EXERCISE DIRECTIONS:
Each line from the one containing "Jon Tackabury (BFS)" onward, through the end of the entries, is to be transcribed exactly; nothing else is to be included.

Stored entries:
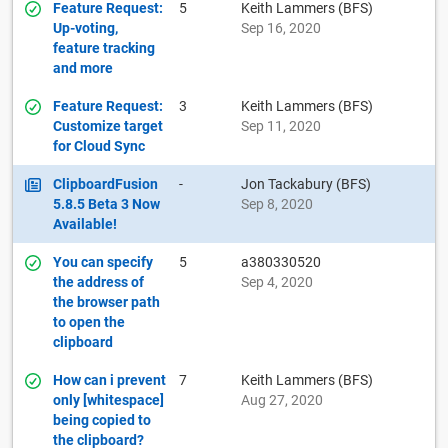
Feature Request:
5
Keith Lammers (BFS)
Up-voting,
Sep 16, 2020
feature tracking
and more
Feature Request:
3
Keith Lammers (BFS)
Customize target
Sep 11, 2020
for Cloud Sync
ClipboardFusion
-
Jon Tackabury (BFS)
5.8.5 Beta 3 Now
Sep 8, 2020
Available!
You can specify
5
a380330520
the address of
Sep 4, 2020
the browser path
to open the
clipboard
How can i prevent
7
Keith Lammers (BFS)
only [whitespace]
Aug 27, 2020
being copied to
the clipboard?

RESULT:
Jon Tackabury (BFS)
5.8.5 Beta 3 Now
Sep 8, 2020
Available!
You can specify
5
a380330520
the address of
Sep 4, 2020
the browser path
to open the
clipboard
How can i prevent
7
Keith Lammers (BFS)
only [whitespace]
Aug 27, 2020
being copied to
the clipboard?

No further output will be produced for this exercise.